It’s true, but also not. It’s not an outrageous statement to say that Page is probably the most famous trans person in the world right now. And certainly the most famous trans movie star. By sheer virtue of Page’s existence, everything he does is significant, every career move or opportunity a reflection on where we’re at as a culture. It’s a lot to put on one person’s shoulders. Does he feel the pressure?
“I think…” Page takes another long pause. “I’m learning how to better achieve a balance. If I’m overwhelmed about certain things, or if I’m reading something [horrible], I’m gonna go for a beautiful long walk with my dog.” He laughs. “For me, when the noise gets really loud, I like to centre in on this feeling of, like, ‘You’re not gonna take away my joy.’”
Of course, he adds, he’s also not delusional about the state of things. “You can’t help but not come back to the reality of the situation we’re in,” he says, firmly. In the US, hate crimes related to gender identity rose by 32 per cent in 2022, according to the FBI, while a record number of hate crimes were committed against transgender people in England and Wales between 2022 and 2023, according to a Home Office report.

> _AVAILABLE DATA_
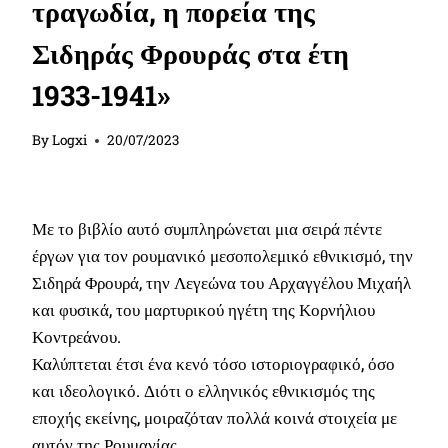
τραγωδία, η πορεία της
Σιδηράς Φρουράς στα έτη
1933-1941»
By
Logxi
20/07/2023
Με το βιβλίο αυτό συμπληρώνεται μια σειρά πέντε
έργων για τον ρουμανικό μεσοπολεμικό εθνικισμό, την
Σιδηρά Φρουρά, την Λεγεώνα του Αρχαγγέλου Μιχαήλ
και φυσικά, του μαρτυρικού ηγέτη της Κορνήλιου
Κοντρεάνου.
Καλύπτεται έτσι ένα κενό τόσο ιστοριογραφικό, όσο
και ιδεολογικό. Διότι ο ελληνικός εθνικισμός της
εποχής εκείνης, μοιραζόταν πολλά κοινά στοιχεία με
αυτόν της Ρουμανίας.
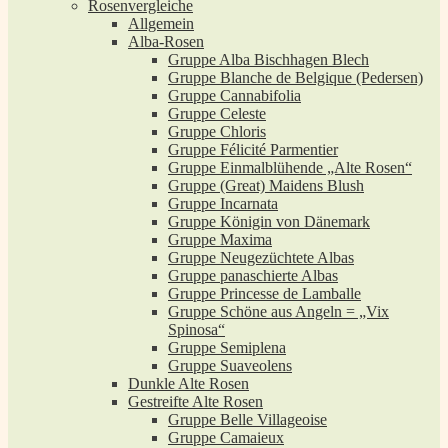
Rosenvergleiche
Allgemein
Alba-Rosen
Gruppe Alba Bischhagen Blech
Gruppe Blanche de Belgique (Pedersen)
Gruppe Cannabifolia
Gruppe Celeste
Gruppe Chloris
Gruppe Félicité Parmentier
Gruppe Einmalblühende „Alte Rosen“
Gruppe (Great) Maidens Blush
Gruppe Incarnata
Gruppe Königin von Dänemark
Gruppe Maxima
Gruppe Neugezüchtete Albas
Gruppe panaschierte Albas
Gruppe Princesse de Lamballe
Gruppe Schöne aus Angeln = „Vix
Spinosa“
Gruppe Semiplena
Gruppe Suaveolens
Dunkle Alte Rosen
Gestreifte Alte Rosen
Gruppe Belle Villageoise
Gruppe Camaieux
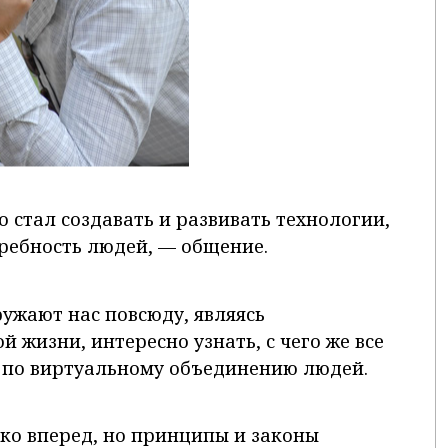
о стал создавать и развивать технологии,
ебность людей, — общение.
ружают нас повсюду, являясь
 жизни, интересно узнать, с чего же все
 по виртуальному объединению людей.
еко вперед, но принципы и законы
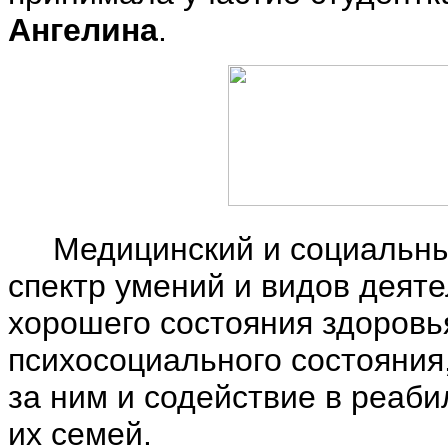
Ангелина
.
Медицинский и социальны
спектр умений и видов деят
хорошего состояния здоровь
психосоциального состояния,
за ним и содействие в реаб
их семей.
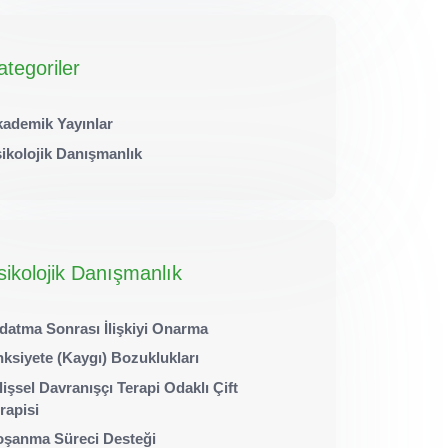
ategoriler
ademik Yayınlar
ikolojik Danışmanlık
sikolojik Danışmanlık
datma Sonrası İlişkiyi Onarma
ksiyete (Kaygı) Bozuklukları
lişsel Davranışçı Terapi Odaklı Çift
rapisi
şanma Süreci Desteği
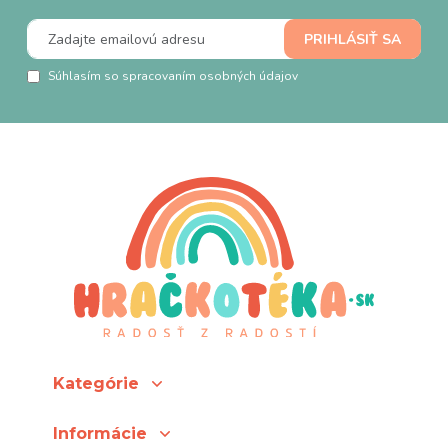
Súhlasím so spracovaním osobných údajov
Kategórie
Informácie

> _WHAT TO WORK ON_
1) According to the interview excerpt about Page, by how much did hate crimes related to gender identity rise in the US in 2022?
2) Name every place mentioned in the interview excerpt about Page.
3) Output the part of the interview excerpt about Page between "It’s true, but" and "feel the pressure?", inclusive, word for word.

> _LIST OF SOLUTIONS_
1) By 32 per cent, according to the FBI.

2) US, England, Wales

3)
It’s true, but also not. It’s not an outrageous statement to say that Page is probably the most famous trans person in the world right now. And certainly the most famous trans movie star. By sheer virtue of Page’s existence, everything he does is significant, every career move or opportunity a reflection on where we’re at as a culture. It’s a lot to put on one person’s shoulders. Does he feel the pressure?